Yes Sir the breaker is on.  The fan moves freely in both directions.  I do have a voltage meter.  A few questions.  I had a new furnace put in 4 months ago, and the burner has leaked oil from day one.  A factory rep. is coming out to my house next week to access the problem.  Could this have anything to do with my outside fan not turning on?  Should I press in the contractor plunger to see if the fan and compressor will turn on, and should I have the safety swtich in the ON position that is located near the outside unit?  The compressor was also warm to the touch, and I did not have the unit on.  Is this normal?  Sorry, for the long response, but I needed to give you an overview of what has been going on.

Thanks,

jay Grabowski


----------



## oldognewtrick (May 16, 2013)

Jay, the make, model and number on the unit will help identify what is wrong with your unit.


----------



## kok328 (May 16, 2013)

Yes the safety switch (service switch/disconnect) should be on.
You should have 240VAC to the L1,L2 lugs of the contactor.
You should have 24VAC to the coil lugs of the contactor.
With 24VAC to the coil, the contactor should be engaged and you should also see 240VAC on the T1,T2 lugs of the contactor.
Shut off the disconnect and check for burn wires leading to the compressor and contactor.
Also, test the capacitor.  Sounds like the system if seized up or cut off on low pressure.
The fact that the compressor is not running but, yet warn is not a good sign and may be siezed up.
The fact that the fan is not running when the compressor should be is not a good sign, you will have to verify proper voltage to the fan motor to determine the problem with the fan.
Also check for burnt windings in the compressor (between leads and all leads to ground (i.e.-comrpressor housing)).


----------



## kok328 (May 18, 2013)

Ricky,  I would have to agree but, under a private message the OP has indicated that he had the air handler portion replaced and that when he manually engages the contactor, the fan will come on.  I suspect the contactor coil wires were not hooked up or not hooked up correctly.


----------



## hparkinson (May 19, 2013)

If you've checked the fan for free movement; checked the cap (be careful); you have power going to the fan; excessive heat; I will run a continuity across the fan wiring to see if the motor windings are still intact and even check it to ground.

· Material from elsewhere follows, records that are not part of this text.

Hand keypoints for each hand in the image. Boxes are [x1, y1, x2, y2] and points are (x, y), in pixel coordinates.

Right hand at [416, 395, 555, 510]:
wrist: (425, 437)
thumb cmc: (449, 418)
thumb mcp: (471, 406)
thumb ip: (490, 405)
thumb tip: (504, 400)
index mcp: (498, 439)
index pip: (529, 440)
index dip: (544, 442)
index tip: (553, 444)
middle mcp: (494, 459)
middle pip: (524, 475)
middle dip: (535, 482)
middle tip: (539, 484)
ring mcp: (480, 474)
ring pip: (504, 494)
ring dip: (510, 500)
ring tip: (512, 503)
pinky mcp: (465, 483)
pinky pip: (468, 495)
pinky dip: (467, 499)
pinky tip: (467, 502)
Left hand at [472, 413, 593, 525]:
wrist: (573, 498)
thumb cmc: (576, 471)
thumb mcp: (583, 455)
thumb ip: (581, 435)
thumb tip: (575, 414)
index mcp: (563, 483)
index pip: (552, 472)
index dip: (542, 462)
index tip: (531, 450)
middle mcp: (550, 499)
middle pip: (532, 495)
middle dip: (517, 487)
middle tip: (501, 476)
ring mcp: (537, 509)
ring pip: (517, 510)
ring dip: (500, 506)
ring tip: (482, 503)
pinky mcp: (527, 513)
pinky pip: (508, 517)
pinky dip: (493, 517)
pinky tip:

The overload protector has probably kicked in because of several reasons. Check the motor when it has cooled. Checking a hot motor may give you a false reading. At this point it sounds like you need a new motor. Don't forget, find out what caused the original problem and correct that first.


----------



## kok328 (May 19, 2013)

A lot of people ask for HVAC help but, when asked to perform a few preliminary test to help us narrow down the problem, they become overwhelmed and disappear.
Based on the information we were able to obtain, I'm pretty sure the fan motor is not the problem.


----------